**Material for this task**

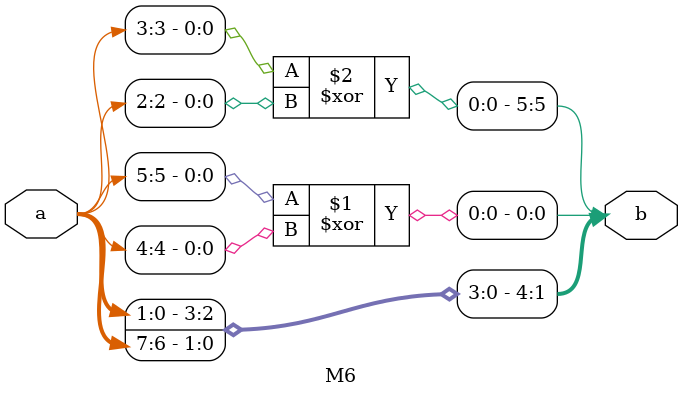
<source format=sv>

module M6 (
     input  wire [7:0] a
    ,output wire [5:0] b 
);

assign b[0] = a[5] ^ a[4] ;
assign b[1] = a[6];
assign b[2] = a[7];
assign b[3] = a[0];
assign b[4] = a[1];
assign b[5] = a[3] ^ a[2];

endmodule
</source>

**Activity**
Among the lines above, return those that hold the word "assign".

**Result for this task**
assign b[0] = a[5] ^ a[4] ;
assign b[1] = a[6];
assign b[2] = a[7];
assign b[3] = a[0];
assign b[4] = a[1];
assign b[5] = a[3] ^ a[2];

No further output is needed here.